Son odaya girdiklerinde karşı yönden gelen hoş bir koku olduğunu fark etmişler. Yine etrafı yoklayarak ve emekleyerek yerde aşağı doğru inen bir geçit bulmuşlar. Tatlı koku bu açıklıktan geliyormuş. Hemen toplanıp düşünmüşler ve daha fazla ilerlememeye, köye dönüp bulduklarını anlatmaya karar vermişler. İlk odaya vardıklarında içlerinden biri, “Doğru söylediğimizi kanıtlamak için bu bilezikleri alacağım” demiş. “Hayır” demiş diğer üçü, “Onlar Yüce Ruh’a sunulmuş, senin olmayan şeyleri alırsan başına kötü şeyler gelebilir.”

“Yaşlı kadınlar gibi gibisiniz siz de” demiş genç ve çok güzel bir bileziği alıp sol koluna geçirmiş.

Köye vardıklarında gördüklerini anlatmışlar. Doğruyu söylediklerini kanıtlamak için genç adam bileziği göstermiş.

Bir süre sonra bu dört genç kurt yakalamak için tuzak kurmaya çıkmış. Büyük bir kütüğü alıp altına bir tahta parçası koyarak kaldırmışlar. Kütüğün birkaç adım ilerisine büyük bir parça et koymuşlar ve etrafını söğüt dallarıyla gizlemişler. Kütüğü tutan tahta parçasının olduğu yere kurdun sığacağı kadar bir çukur açmışlar. Etin kokusunu alan kurt söğüt dallarının arasından geçerken bu çukura girmek zorunda kalacak ve eti almak istediğinde tahta parçasına çarpacak, böylece aşağı düşen kütük hayvanı çukura hapsedecekmiş.
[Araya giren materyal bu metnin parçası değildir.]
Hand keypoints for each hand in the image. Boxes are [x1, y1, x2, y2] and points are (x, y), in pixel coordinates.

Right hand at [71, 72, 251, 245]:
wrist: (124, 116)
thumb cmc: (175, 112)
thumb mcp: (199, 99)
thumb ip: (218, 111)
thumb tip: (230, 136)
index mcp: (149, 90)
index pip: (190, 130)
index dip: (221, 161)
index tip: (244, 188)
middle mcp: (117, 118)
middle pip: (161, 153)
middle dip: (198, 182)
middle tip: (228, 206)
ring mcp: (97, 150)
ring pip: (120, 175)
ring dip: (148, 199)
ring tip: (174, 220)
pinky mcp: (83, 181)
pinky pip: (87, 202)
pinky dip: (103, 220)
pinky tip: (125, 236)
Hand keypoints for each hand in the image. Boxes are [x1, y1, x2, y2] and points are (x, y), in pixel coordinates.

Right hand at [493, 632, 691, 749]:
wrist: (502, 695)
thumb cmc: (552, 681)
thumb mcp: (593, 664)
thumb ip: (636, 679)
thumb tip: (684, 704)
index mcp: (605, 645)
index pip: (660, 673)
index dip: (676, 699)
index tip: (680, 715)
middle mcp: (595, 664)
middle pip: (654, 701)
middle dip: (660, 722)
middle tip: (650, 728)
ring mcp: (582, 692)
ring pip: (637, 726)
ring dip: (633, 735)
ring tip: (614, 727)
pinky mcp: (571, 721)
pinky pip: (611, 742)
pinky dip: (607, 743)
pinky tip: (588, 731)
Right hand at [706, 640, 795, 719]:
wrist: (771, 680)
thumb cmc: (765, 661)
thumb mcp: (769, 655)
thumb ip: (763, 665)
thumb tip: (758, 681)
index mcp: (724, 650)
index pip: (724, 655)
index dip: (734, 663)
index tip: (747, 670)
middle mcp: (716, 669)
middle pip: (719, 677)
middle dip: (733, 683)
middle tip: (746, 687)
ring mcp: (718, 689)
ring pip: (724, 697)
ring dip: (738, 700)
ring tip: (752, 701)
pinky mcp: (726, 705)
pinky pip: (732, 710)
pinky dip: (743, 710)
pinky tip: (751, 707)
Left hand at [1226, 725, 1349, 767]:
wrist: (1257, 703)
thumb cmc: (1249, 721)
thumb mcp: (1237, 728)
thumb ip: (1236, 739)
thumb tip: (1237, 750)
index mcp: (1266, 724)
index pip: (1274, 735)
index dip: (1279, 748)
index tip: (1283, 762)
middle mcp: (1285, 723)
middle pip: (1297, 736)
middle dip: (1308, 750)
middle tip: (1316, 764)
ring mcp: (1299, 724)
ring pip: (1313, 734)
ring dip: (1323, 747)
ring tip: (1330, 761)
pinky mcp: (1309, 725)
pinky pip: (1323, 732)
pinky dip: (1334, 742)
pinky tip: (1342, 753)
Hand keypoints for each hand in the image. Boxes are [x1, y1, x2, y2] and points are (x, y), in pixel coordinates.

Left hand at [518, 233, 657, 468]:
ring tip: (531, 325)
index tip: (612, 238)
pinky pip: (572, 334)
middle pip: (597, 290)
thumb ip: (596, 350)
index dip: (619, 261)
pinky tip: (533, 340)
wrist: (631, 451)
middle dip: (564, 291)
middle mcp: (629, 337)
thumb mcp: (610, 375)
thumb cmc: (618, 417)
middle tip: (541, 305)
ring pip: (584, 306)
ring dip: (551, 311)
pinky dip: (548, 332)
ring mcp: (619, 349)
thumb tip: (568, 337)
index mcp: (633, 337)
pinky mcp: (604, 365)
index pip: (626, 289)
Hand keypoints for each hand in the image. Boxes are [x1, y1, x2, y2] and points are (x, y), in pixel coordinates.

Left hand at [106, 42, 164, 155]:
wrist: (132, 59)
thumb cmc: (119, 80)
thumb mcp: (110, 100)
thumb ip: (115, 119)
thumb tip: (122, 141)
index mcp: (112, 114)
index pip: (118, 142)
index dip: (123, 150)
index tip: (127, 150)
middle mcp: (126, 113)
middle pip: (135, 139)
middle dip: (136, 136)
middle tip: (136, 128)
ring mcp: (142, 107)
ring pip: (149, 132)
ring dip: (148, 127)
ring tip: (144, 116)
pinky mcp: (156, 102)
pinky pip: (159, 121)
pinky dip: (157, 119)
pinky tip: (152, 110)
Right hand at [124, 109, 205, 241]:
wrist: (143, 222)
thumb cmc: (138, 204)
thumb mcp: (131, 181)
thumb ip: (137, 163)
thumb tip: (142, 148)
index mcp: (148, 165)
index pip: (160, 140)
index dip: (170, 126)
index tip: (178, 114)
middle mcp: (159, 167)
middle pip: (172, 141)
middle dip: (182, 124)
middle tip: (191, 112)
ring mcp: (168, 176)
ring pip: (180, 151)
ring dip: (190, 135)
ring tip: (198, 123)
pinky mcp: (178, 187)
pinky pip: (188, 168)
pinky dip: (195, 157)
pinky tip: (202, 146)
Bilezikli genç adam çukura yemi yerleştirirken tahta parçasına çarpmış ve düşen kütük bilezikli kolunu ezmiş. Kendi kendine kurtulamayınca yardım istemek için yüksek sesle bağırmış. Sesini duyan arkadaşları yardım istemek için geldiklerinde kütüğü kaldırmışlar ve gencin bileğinin kırıldığını görmüşler. “Bak” demişler, “gizemli tepedeki bileziği aldığın için cezalandırıldın.”

Bundan bir zaman sonra genç adam tepeye gitmiş ve duvara bir kadın resmi kazındığını görmüş, kadın elindeki sopayla etin ağırlığıyla kırılmış başka bir sopaya bağlı bir et parçasına uzanıyormuş. Köye dönüp gördüklerini anlatmış. Resmin çevresinde duvarın her yeri bufalo toynak izleriyle doluymuş.

Ertesi gün köyün yakınına büyük bir bufalo sürüsü gelmiş ve bir sürü bufalo avlamışlar. Kadınlar günlerce eti kesip kurutmakla uğraşmış. En fazla et depolayan köy olmuşlar. Kadınlardan biri etleri büyük bir çadır direğine asmış, direk kırılınca tam da gencin duvar resminde gördüğü gibi, eti başka bir direğe asmak zorunda kalmış.

O zamandan beri Kızılderililer o tepeyi her hafta ziyaret eder. Bu tepenin kabilenin kahini olduğuna inanılır.